When she's not walking her pup—English Shepherd and CCHIL research helper Linus—or leading new research at the Canine Cognition and Human Interaction Lab (CCHIL), third-year graduate student London Wolff is training service and therapy dogs.
London has been training dogs since she was in undergrad. As a dog lover, she always knew she wanted to be around the four-legged friends—but when she started training them, she realized she had a knack for the task.

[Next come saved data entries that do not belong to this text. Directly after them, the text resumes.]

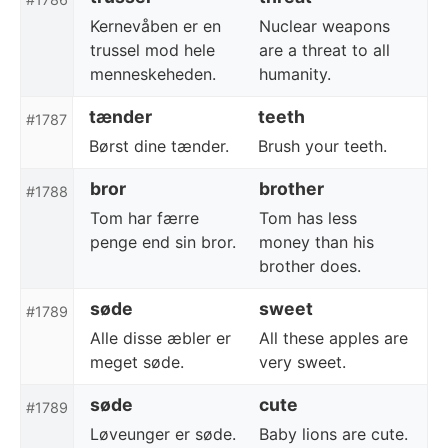
Kernevåben er en
Nuclear weapons
trussel mod hele
are a threat to all
menneskeheden.
humanity.
tænder
teeth
#1787
Børst dine tænder.
Brush your teeth.
bror
brother
#1788
Tom har færre
Tom has less
penge end sin bror.
money than his
brother does.
søde
sweet
#1789
Alle disse æbler er
All these apples are
meget søde.
very sweet.
søde
cute
#1789
Løveunger er søde.
Baby lions are cute.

"I started getting really into it because it was basically a clear application of learning about the animal mind," London said.
After moving to Lincoln to pursue her Ph.D. with the lab, she became involved with Uplifting Paws. Started by Liz Higley, the organization rescues dogs from shelters and then provides them with round-the-clock training so they can become certified service animals.
Trained service and therapy animals can be expensive. For many people, the cost alone can keep them from implementing these useful animals into their lives.
"I saw that in the service/therapy dog world, there's a huge gap with mental health service dogs because they just don't make them, and they don't really place them... And some of the reasons are because it's hard to get money for them," London said. "Often, people with mental health disparities find it harder to get jobs so they can't pay for the service dogs as well, and even subsidized, they're still upwards of $20,000 to $30,000."
Uplifting Paws service animals cost half to even one-third of the cost of even the most subsidized service animals. Service dog training is not the easiest task, as it requires the animal to live with a volunteer trainer for years and undergo a variety of temperament tests — but for London, it's worth it.
"[Liz] basically was just like, 'We're gonna be doing good for a lot of people,'" London said. "And I'm a sucker for doing good."